Who falls prey to cyber attacks? It’s not who you think…
Date: Jun 28, 2017
Think of an identity theft victim and a few stereotypes probably come to mind, however a new study* reveals that the majority of victims are anything but stereotypical.
It turns out, people who self-identified as “tech savvy” were 18 percent more likely to be victims of online identity theft than those who weren’t. Additionally, respondents with PhD’s were more frequently victims than high school graduates. And, Apple users were 22 percent more likely than Windows users to be victims of this breach.
Still, millennials were less likely than their older counterparts to have secure information stolen online, although this may be because they haven’t risked having their personal information compromised for as long as the other age groups, but here’s a twist: The biggest group of victims is Generation X. Boomers sit between the two
Who is most likely to have their identity stolen? According to the research it’s a Gen-X woman with a PhD who considers herself tech-savvy, owns a MacBook, and uses an Android phone.
When it comes to security, many people (millennials included) feel that today, someone has taken the appropriate steps to secure the system.
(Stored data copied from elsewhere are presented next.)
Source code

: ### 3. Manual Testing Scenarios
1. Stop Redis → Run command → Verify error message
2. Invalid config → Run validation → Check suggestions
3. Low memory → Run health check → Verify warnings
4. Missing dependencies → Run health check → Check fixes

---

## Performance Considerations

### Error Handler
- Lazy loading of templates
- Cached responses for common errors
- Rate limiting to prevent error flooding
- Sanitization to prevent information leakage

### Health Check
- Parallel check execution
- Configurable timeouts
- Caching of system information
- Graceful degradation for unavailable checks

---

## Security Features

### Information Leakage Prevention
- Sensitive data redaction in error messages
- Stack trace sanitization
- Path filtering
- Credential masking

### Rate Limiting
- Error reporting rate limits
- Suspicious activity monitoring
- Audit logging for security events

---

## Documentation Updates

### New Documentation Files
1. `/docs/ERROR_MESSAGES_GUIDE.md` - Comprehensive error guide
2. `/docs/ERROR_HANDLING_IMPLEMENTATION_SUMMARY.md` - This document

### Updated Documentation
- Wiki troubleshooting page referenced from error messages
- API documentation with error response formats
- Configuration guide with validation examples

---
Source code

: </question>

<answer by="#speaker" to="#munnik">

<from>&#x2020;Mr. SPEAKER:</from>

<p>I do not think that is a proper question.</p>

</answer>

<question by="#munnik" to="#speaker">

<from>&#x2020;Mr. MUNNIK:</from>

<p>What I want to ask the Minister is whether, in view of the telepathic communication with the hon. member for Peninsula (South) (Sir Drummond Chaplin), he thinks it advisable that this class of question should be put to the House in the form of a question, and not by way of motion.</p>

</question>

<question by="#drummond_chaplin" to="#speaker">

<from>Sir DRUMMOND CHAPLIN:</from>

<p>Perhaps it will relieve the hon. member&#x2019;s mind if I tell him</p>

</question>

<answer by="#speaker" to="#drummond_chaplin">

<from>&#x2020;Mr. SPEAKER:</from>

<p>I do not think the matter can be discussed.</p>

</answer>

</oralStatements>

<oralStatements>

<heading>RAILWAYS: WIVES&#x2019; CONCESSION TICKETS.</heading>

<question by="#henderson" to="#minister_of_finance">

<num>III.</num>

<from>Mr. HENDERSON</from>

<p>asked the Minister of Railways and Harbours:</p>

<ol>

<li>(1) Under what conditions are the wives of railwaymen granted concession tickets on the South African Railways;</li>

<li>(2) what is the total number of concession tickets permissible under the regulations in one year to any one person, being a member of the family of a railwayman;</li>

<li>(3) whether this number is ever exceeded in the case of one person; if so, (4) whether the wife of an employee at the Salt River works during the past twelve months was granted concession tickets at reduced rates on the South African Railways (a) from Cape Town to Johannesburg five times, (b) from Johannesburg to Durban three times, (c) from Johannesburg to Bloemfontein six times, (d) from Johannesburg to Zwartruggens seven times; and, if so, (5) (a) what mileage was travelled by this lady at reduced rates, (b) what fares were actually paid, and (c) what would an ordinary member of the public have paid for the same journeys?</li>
However the users themselves and the ‘human factor’ are some of the most significant weakness in those systems.
In that sense, it isn’t really that surprising that a self-declared tech-savvy user would be more likely to fall prey to a hack: They may have confidence in excess of their actual technical knowledge, which can lead to some pretty poor decisions.
The same goes for Mac users: It’s a long-held belief that Apple machines are less susceptible to viruses and malware. While that may have been true in the past, the greater popularity of Apple products has led to more and more malware targeting macOS and iOS.
And malware isn’t the only problem: Social engineering attacks are increasingly common, and they affect everyone regardless of OS or device type because they target vulnerabilities in humans, not systems.
Turning this data into a set of actionable items is easy and echoes the findings of other security reports: Users need training on not only how to protect their personal info, but also the importance of adhering to best practice security policies and procedures.